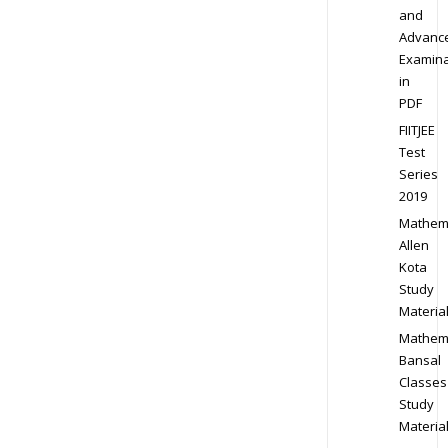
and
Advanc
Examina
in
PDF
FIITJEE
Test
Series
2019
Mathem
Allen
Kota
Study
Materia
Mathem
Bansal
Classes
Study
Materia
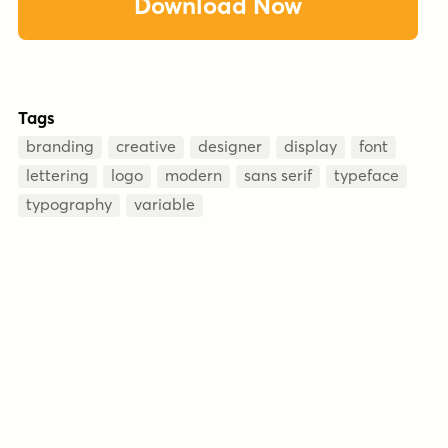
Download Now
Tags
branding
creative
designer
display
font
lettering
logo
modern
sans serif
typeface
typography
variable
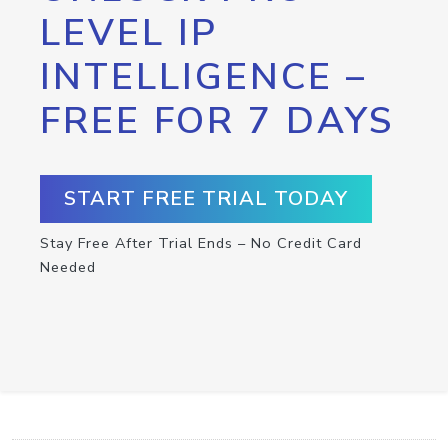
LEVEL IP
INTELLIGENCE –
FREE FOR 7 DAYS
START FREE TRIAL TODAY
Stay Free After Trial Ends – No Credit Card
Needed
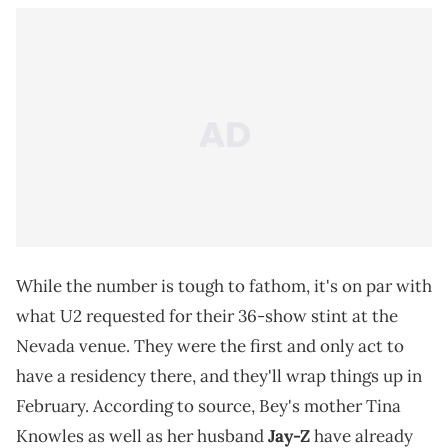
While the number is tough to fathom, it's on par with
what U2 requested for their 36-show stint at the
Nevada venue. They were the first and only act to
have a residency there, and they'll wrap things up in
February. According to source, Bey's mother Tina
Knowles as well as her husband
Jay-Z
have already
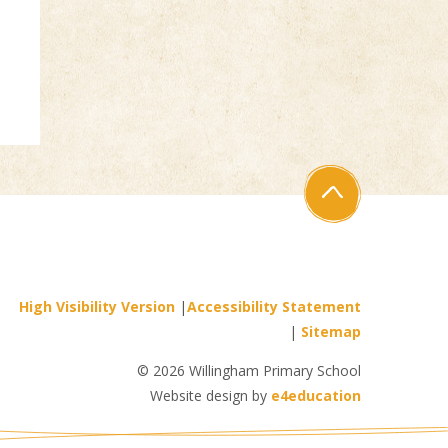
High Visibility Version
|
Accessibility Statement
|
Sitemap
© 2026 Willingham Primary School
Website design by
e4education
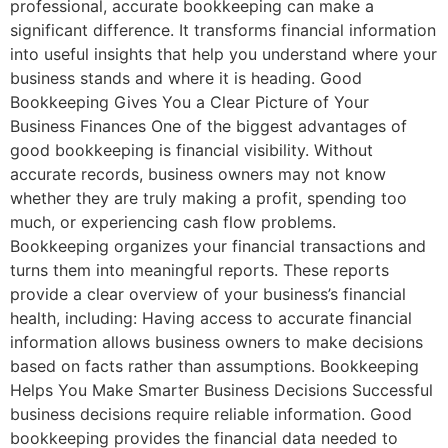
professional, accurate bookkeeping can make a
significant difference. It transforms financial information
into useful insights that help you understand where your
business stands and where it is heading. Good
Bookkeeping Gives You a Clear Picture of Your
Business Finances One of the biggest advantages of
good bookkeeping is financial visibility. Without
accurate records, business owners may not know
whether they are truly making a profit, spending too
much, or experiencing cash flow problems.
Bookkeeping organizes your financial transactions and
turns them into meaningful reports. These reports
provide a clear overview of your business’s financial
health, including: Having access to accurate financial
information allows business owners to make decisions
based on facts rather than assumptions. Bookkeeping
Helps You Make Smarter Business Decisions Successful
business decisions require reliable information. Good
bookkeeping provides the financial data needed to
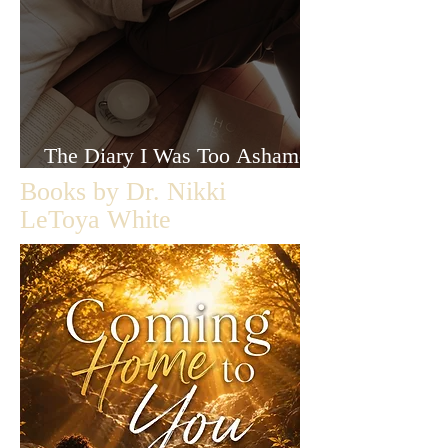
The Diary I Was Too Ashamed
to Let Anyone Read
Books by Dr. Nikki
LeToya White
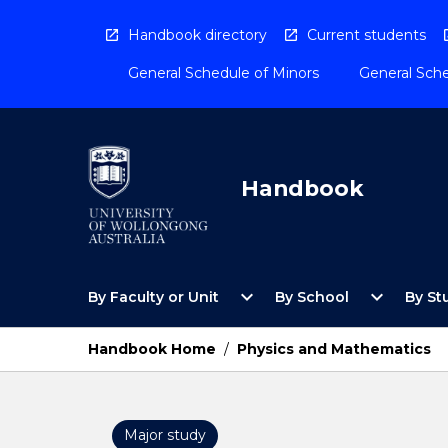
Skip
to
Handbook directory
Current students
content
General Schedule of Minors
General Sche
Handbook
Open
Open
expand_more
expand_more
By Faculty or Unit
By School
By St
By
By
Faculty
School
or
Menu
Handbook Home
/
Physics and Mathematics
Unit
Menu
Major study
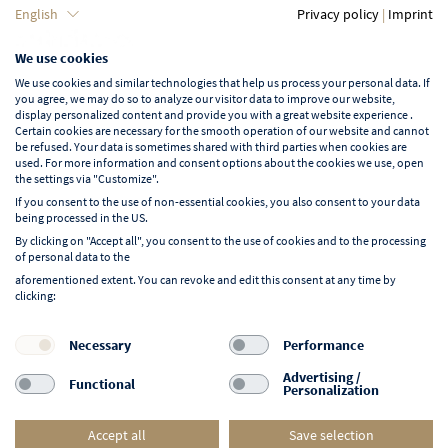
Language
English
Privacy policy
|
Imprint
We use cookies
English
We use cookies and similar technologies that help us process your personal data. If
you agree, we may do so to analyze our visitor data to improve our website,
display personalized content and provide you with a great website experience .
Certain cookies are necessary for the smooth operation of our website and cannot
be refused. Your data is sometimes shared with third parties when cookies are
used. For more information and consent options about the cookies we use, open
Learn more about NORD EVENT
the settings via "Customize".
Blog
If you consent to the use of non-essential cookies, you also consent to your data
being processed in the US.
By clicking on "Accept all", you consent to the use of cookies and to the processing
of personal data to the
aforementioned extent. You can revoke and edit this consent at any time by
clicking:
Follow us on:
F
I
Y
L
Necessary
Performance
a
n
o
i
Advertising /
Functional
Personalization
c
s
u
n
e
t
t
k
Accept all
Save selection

────

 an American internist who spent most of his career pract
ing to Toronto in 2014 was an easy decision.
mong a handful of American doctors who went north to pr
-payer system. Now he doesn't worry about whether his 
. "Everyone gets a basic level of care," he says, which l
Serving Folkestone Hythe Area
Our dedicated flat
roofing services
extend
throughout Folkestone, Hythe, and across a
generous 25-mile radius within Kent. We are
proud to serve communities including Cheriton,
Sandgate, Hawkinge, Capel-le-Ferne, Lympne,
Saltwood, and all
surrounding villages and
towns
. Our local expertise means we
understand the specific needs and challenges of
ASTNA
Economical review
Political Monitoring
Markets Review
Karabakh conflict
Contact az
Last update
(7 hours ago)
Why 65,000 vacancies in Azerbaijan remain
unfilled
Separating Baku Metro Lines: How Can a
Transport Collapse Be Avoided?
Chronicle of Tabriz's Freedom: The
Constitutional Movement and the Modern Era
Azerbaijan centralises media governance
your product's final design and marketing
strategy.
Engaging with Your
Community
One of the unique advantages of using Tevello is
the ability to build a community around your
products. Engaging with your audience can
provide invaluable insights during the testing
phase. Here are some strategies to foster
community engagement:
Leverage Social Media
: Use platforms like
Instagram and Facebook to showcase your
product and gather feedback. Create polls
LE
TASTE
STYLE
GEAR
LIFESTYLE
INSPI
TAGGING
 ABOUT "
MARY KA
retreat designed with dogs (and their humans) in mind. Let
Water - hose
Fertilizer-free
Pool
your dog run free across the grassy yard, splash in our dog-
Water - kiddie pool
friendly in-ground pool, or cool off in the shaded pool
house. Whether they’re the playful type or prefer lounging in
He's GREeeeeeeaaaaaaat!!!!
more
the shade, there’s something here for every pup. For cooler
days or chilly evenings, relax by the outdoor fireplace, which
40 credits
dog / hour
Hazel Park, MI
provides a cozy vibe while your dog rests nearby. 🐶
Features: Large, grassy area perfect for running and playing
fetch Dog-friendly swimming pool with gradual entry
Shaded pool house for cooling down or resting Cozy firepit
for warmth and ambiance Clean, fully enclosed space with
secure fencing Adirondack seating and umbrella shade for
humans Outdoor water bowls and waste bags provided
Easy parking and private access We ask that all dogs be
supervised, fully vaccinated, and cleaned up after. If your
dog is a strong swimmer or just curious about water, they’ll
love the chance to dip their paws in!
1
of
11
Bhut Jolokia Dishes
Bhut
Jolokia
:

────

▸ **Prompt**: Reproduce exactly the lines of the records above from the one with "Water - hose" to the one with "for warmth and", both included, and leave out everything else.

▸ **The answer**:
Water - hose
Fertilizer-free
Pool
your dog run free across the grassy yard, splash in our dog-
Water - kiddie pool
friendly in-ground pool, or cool off in the shaded pool
house. Whether they’re the playful type or prefer lounging in
He's GREeeeeeeaaaaaaat!!!!
more
the shade, there’s something here for every pup. For cooler
days or chilly evenings, relax by the outdoor fireplace, which
40 credits
dog / hour
Hazel Park, MI
provides a cozy vibe while your dog rests nearby. 🐶
Features: Large, grassy area perfect for running and playing
fetch Dog-friendly swimming pool with gradual entry
Shaded pool house for cooling down or resting Cozy firepit
for warmth and ambiance Clean, fully enclosed space with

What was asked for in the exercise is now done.